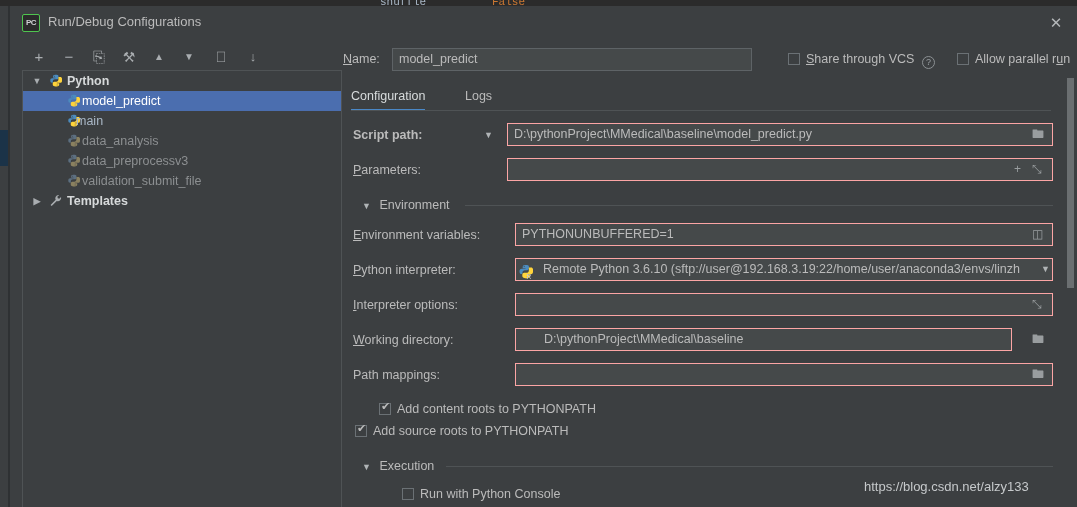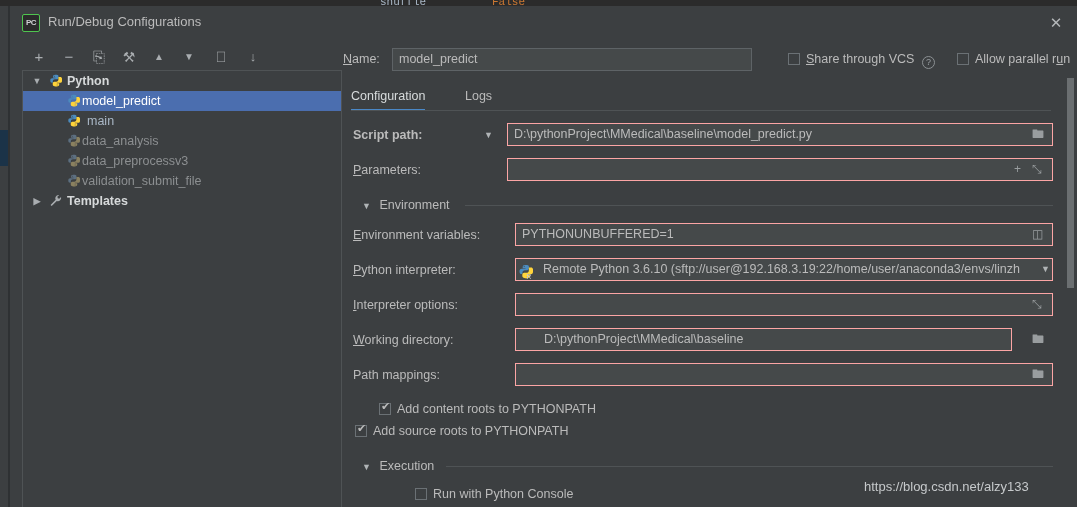--- a/index.html
+++ b/index.html
@@ -217,7 +217,7 @@
               <path d="M11.6 5.3v1.5c0 1.5-1.2 2.6-2.6 2.6H6.6c-1.1 0-2 .9-2 2v1.4c0 1.2.9 1.9 2.1 2.2 1.4.4 2.7.5 4 0 1-.3 1.9-.9 1.9-2.2v-1.4h-3v-.5h4.3c1.2 0 1.7-.8 2.1-2.1.4-1.3.4-2.5 0-3.4-.3-.9-.9-1.6-2-1.6h-2.4zM10 12.8c.3 0 .6.3.6.6s-.3.6-.6.6-.6-.3-.6-.6.3-.6.6-.6z" fill="#ffd43b"></path>
             </svg>
           </span>
-          <span class="tree-label" style="left: 64px;">main</span>
+          <span class="tree-label" style="left: 53px;">main</span>
         </div>
         <div class="tree-row dim">
           <span class="py-ico" style="left: 44px;">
|---|
▶ [What you should do]
The result should be the lines from the line with "-217,7 +217,7 @@" to the last line of the material, returned exactly and without any other line.

▶ [Response to the task]
@@ -217,7 +217,7 @@
               <path d="M11.6 5.3v1.5c0 1.5-1.2 2.6-2.6 2.6H6.6c-1.1 0-2 .9-2 2v1.4c0 1.2.9 1.9 2.1 2.2 1.4.4 2.7.5 4 0 1-.3 1.9-.9 1.9-2.2v-1.4h-3v-.5h4.3c1.2 0 1.7-.8 2.1-2.1.4-1.3.4-2.5 0-3.4-.3-.9-.9-1.6-2-1.6h-2.4zM10 12.8c.3 0 .6.3.6.6s-.3.6-.6.6-.6-.3-.6-.6.3-.6.6-.6z" fill="#ffd43b"></path>
             </svg>
           </span>
-          <span class="tree-label" style="left: 64px;">main</span>
+          <span class="tree-label" style="left: 53px;">main</span>
         </div>
         <div class="tree-row dim">
           <span class="py-ico" style="left: 44px;">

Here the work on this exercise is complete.